Flott und interessant findet Heribert Vogt in der Rhein-Neckar-Zeitung (22.6.2017) "das hochpolitische Projekt" von Rausch und Begrich, das Schillers 1857 in Weimar uraufgeführtes Dramenfragment zusammenspannt mit heutigen "Veränderungsbestrebungen" angesichts der "Machtkonzentrationen überall auf der Welt". Die "Schiller-Story" um Zar Dimitri werde in der ersten Stunde von Schauspielern und Laien "so kompakt wie pointiert" dargestellt. In der zweiten Stunde würden "Workshop-artig in freiem Assoziieren Strategien gegen die Tyrannen durchgehechelt" – aber "wirkliche Freiheit" oder "eine allgemeingültige Glücksstrategie" könne es wohl nicht geben, so Vogt. "Starker Applaus."

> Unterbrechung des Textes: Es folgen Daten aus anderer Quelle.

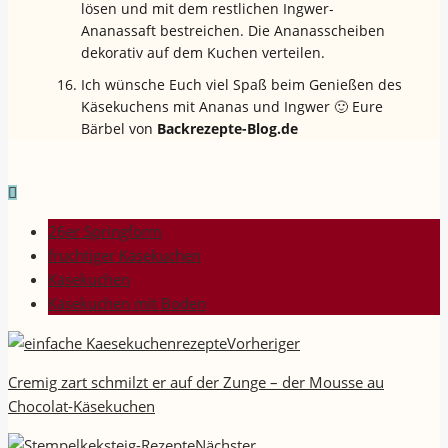
lösen und mit dem restlichen Ingwer-
Ananassaft bestreichen. Die Ananasscheiben
dekorativ auf dem Kuchen verteilen.
Ich wünsche Euch viel Spaß beim Genießen des
Käsekuchens mit Ananas und Ingwer 🙂 Eure
Bärbel von
Backrezepte-Blog.de
26er Springform
fruchtiger Käsekuchen
Käsekuchen
Käsekuchen mit Boden
Vorheriger
Cremig zart schmilzt er auf der Zunge – der Mousse au
Chocolat-Käsekuchen
Nächster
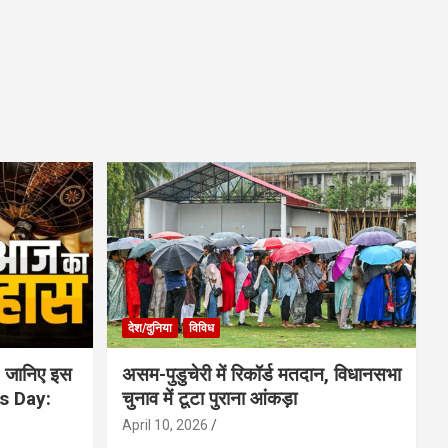
देश/दुनिया
विविध
 जानिए इस
असम-पुडुचेरी में रिकॉर्ड मतदान, विधानसभा
is Day:
चुनाव में टूटा पुराना आंकड़ा
April 10, 2026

Tobias Rausch habe Schillers "Demetrius"-Fragment "weitergeschrieben in die Gegenwart" und lasse "Flüchtlinge und Augenzeugen zu Wort kommen, aus Syrien, der Ukraine, der Türkei." Was aber, fragt Christian Gampert auf Deutschlandfunk (Zugriff 25.6.2016), bedeute "diese Erfahrung dann für den 'Demetrius'-Text, der im Anschluss von vier Schauspielern höchst konventionell daherdeklamiert wird?" Seine Antwort lautet: "offenbar gar nichts". Rausch fühle "sich nach einer vollen Stunde Schiller bemüßigt, uns von einem Politikberater verschiedene Revolutionsmodelle erklären zu lassen. Das ist rührend pädagogisch und hilflos."